Exploring the Impact of Policies across the Autism Spectrum
Shifting focus to differential, versus average, effects
People with autism spectrum disorder (ASD) have a wide range of symptoms and skillsets, and people with severe ASD are often overlooked by researchers. Although policies may target individuals with ASD who have higher service needs, the evaluation of these policies frequently focus on an average effect. For example, state insurance mandates, which require coverage for some ASD services in fully-insured, commercial plans, have been shown to be effective at increasing the utilization of outpatient services for the average child with ASD. However, their impact could differ for children who require more support.
Linear regressions can mask the heterogeneous effects of ASD policies that may result from differences in severity. A forthcoming paper explores this possibility using quantile regressions, which can estimate the effect of policies across the outcome’s distribution, and finds strong evidence that the effects of ASD mandates vary widely. Using rich insurance claims and a difference-in-differences approach that exploits the staggered implementation of ASD mandates and the exemption of self-insured plans from state-level policies, my co-authors and I show that ASD mandates affect outpatient service utilization across the outpatient spending distribution, but the effects were both absolutely and relatively higher for children with higher levels of spending. Specifically, outpatient spending increased by nearly $1,500 per child-month at the 95th percentile versus just $2 per child-month at the 5th percentile among children subject to the ASD mandate.
Because we had no direct measure of clinical severity in the study, spending on outpatient services served as a proxy. In that case, these results suggest that mandates are disproportionately affecting children with higher service needs.

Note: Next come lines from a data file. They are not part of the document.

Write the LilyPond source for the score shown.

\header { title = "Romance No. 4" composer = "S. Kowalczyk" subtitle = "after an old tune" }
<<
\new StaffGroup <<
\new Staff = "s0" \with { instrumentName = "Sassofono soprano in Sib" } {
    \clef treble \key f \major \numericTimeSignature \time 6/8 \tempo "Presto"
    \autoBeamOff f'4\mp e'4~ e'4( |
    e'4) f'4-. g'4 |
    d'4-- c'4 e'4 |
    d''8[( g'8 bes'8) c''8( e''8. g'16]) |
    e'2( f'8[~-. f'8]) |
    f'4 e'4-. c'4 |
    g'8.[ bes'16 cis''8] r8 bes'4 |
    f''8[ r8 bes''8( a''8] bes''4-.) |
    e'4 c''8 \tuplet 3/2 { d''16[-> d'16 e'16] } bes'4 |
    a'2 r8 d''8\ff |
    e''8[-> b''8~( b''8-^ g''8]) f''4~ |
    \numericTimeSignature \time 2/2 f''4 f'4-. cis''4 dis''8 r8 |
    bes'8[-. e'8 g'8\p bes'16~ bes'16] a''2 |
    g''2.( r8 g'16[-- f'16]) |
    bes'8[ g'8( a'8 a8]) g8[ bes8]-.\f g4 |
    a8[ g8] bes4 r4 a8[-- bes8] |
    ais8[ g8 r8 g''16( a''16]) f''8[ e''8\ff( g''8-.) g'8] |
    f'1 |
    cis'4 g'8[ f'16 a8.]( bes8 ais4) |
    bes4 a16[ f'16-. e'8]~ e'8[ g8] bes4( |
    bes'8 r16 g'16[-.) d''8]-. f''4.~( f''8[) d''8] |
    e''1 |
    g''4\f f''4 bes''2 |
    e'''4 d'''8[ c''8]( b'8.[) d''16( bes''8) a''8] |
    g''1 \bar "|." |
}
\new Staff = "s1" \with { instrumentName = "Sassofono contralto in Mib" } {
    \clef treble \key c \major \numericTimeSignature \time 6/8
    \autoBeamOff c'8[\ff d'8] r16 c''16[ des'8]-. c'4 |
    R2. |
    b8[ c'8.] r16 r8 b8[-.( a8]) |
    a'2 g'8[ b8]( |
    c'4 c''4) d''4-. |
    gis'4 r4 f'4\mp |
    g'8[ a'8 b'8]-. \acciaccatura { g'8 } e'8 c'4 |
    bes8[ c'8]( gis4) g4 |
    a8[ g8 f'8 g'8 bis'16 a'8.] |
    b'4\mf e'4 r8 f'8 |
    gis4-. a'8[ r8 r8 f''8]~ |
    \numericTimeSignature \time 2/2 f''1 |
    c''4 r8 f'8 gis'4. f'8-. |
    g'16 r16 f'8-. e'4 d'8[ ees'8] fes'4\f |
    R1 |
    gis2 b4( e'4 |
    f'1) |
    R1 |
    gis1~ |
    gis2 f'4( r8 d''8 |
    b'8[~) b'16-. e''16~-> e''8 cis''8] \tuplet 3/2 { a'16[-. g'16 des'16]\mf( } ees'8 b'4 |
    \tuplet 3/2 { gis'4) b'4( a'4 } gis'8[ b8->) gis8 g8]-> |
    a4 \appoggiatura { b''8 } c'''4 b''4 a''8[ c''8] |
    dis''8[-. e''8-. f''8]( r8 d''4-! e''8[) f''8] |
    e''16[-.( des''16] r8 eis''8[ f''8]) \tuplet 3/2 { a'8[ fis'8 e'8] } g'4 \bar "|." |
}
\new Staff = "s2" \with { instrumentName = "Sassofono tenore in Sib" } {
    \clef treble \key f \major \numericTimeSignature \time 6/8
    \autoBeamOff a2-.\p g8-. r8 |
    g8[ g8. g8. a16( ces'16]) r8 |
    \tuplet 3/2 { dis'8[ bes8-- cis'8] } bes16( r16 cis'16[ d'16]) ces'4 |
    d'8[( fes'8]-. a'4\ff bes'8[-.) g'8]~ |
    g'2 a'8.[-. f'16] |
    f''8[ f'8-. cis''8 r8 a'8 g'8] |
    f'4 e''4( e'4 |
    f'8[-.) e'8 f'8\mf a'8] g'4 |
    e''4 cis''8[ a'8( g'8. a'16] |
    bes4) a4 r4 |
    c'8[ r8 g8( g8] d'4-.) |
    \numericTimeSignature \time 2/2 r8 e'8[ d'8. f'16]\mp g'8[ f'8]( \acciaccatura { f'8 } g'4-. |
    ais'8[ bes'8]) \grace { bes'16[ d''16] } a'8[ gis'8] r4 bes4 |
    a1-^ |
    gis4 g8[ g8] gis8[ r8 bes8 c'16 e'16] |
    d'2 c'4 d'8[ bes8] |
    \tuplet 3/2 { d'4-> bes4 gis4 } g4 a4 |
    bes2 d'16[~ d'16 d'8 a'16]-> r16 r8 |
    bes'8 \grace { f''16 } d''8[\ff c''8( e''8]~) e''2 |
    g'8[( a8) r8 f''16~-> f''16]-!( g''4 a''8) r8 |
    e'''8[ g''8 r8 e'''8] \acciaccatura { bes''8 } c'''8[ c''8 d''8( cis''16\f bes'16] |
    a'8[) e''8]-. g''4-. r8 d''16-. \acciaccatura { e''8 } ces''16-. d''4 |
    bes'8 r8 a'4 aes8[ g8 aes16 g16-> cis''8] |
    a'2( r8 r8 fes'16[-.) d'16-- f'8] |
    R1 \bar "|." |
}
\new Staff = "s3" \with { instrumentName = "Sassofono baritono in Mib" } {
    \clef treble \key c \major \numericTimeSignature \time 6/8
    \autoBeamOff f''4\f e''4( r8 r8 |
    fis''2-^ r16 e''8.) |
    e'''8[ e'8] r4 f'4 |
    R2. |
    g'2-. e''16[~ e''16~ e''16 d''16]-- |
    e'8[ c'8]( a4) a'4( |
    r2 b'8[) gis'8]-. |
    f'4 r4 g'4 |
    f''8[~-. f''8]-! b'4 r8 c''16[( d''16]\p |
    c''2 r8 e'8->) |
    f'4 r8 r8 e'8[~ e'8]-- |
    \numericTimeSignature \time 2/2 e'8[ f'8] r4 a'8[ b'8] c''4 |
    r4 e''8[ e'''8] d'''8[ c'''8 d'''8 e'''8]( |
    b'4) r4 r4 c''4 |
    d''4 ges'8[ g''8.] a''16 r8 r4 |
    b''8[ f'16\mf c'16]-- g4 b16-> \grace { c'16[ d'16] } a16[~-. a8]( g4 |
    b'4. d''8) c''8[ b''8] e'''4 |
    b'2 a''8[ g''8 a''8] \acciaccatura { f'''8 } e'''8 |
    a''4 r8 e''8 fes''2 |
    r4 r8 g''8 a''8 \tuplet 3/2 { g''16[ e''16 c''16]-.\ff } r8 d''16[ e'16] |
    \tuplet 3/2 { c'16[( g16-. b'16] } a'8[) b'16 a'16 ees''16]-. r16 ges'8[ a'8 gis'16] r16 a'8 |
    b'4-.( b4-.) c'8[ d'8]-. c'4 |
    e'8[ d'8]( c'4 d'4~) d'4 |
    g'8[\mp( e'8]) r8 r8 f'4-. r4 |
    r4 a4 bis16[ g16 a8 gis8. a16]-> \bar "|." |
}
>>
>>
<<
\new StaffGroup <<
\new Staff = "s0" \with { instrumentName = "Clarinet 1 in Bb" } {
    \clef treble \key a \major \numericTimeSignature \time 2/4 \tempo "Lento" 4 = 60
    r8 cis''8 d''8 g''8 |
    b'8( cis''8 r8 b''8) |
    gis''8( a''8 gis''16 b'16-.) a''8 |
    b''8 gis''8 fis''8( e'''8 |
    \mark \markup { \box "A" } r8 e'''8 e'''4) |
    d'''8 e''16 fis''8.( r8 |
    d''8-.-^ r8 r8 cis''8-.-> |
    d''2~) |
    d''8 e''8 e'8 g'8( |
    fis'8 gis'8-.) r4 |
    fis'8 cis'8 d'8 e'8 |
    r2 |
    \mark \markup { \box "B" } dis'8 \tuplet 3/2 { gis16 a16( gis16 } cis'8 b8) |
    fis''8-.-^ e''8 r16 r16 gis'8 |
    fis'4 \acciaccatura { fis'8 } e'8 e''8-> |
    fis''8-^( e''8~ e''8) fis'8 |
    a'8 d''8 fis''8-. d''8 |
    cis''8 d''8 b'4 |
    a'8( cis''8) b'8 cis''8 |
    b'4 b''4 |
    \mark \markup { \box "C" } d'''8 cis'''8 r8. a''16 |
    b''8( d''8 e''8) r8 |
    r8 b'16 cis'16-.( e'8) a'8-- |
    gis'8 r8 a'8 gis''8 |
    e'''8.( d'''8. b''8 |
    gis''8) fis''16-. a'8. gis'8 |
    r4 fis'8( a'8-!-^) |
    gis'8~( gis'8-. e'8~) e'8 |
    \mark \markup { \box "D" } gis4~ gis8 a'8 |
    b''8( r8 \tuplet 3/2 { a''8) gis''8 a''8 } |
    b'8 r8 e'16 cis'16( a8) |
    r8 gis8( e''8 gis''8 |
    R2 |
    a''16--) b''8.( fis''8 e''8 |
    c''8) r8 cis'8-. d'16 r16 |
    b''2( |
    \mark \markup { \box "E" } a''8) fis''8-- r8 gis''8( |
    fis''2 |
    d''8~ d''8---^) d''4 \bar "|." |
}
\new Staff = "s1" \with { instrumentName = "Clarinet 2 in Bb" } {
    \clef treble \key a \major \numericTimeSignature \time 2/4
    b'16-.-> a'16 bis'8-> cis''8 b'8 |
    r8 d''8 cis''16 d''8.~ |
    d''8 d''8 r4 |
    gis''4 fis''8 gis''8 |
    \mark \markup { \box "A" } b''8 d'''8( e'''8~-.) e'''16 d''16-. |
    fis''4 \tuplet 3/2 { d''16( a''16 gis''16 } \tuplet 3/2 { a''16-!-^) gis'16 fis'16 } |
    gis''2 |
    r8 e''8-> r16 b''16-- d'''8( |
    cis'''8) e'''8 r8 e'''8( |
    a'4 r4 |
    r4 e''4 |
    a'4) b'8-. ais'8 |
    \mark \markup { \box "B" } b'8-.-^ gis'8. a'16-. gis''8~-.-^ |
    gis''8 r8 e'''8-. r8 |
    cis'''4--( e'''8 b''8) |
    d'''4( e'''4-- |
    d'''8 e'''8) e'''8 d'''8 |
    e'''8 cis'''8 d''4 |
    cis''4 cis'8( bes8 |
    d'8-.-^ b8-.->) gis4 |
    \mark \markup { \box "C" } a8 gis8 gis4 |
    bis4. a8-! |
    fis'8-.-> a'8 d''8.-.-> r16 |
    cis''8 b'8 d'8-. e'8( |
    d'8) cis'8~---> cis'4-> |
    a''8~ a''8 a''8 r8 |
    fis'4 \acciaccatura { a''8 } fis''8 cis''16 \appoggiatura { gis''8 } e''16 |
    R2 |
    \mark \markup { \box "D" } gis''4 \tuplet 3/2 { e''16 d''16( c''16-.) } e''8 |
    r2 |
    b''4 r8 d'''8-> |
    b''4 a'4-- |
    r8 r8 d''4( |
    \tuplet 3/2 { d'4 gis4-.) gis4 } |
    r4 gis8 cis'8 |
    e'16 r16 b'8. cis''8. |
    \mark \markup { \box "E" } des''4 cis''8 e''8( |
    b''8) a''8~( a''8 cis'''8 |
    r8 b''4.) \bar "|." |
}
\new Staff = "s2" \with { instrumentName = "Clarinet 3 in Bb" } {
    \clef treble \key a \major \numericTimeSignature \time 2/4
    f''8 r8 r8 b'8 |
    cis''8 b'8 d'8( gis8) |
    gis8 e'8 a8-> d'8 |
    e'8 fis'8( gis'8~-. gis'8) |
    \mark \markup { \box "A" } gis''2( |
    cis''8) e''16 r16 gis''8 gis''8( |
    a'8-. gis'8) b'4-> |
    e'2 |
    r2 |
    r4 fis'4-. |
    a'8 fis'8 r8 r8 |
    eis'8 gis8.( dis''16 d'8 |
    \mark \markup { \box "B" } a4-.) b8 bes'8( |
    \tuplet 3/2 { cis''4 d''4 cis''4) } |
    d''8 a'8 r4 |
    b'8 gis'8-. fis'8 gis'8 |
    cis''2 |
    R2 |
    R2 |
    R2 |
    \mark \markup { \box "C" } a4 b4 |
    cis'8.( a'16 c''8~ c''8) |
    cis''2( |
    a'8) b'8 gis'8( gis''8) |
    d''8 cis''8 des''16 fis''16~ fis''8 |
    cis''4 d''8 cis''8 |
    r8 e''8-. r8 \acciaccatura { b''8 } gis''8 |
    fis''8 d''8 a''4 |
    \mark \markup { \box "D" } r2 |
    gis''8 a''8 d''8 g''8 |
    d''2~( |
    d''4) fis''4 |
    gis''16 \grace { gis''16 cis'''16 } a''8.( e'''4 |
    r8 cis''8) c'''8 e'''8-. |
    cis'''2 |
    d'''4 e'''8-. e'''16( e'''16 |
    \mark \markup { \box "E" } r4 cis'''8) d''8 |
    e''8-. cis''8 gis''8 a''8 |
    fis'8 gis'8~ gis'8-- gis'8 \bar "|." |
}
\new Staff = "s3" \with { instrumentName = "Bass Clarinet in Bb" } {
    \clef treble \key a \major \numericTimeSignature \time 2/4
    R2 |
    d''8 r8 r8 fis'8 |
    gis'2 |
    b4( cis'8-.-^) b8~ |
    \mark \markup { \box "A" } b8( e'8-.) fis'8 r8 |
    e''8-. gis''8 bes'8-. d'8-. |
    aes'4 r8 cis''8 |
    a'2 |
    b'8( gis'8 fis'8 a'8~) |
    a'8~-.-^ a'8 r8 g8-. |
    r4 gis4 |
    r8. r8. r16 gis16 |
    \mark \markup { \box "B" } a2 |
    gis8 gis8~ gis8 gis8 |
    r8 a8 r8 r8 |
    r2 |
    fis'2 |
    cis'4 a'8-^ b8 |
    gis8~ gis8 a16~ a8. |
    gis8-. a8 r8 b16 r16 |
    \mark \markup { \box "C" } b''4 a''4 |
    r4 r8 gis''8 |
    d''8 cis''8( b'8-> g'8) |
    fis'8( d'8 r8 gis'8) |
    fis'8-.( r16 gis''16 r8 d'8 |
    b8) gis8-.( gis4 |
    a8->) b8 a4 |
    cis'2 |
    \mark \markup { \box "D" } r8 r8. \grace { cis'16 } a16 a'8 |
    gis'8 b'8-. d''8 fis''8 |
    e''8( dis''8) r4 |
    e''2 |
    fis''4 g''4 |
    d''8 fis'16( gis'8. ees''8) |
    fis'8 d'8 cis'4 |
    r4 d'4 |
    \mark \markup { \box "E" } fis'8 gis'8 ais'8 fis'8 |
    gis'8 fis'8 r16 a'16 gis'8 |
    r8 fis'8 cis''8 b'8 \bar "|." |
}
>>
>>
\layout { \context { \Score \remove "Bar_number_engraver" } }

The results may also stem from inequalities in access to care, however. In addition to poor insurance coverage, factors like supply-side shortages, inadequate training of evidence-based practices among providers, and uncertainty over which services are reimbursed may mean some families are more adept at navigating the health care system than others. In that case, the presence of ASD mandates are only exacerbating these inequalities.
Beyond improving how they study the effects of ASD policies, researchers need to expand on who they study. A 2012 study found that fewer than 2% of participants in ASD intervention research were age 20 or older, while over 60% were between ages two and eight. A more recent paper shows why an expanded focus is so important—the utilization of outpatient services declined when children transitioned to adulthood. Poor access to home and community-based care can have huge implications; the so-called “services cliff” may explain, at least in part, why adults with ASD have lower employment rates and educational outcomes than adults with other disabilities.
Policies are rarely one-size-fits-all, often targeting a specific segment of a population. Moving forward, researchers should do more to examine policies’ differential effects, especially when the policies target clinically diverse conditions like ASD.